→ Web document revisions
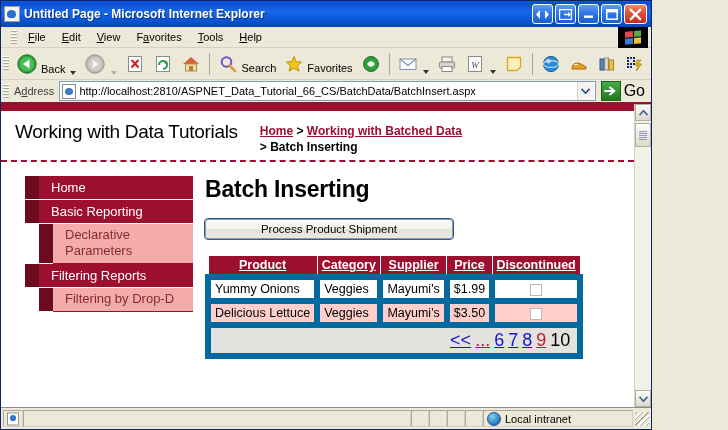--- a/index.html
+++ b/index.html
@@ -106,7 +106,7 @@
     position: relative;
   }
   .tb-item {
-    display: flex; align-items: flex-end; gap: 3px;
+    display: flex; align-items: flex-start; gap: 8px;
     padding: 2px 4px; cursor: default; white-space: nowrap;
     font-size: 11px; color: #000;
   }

→ Prompt
Find "items" in the data above. Report each line where it appears.

→ Exercise output
-    display: flex; align-items: flex-end; gap: 3px;
+    display: flex; align-items: flex-start; gap: 8px;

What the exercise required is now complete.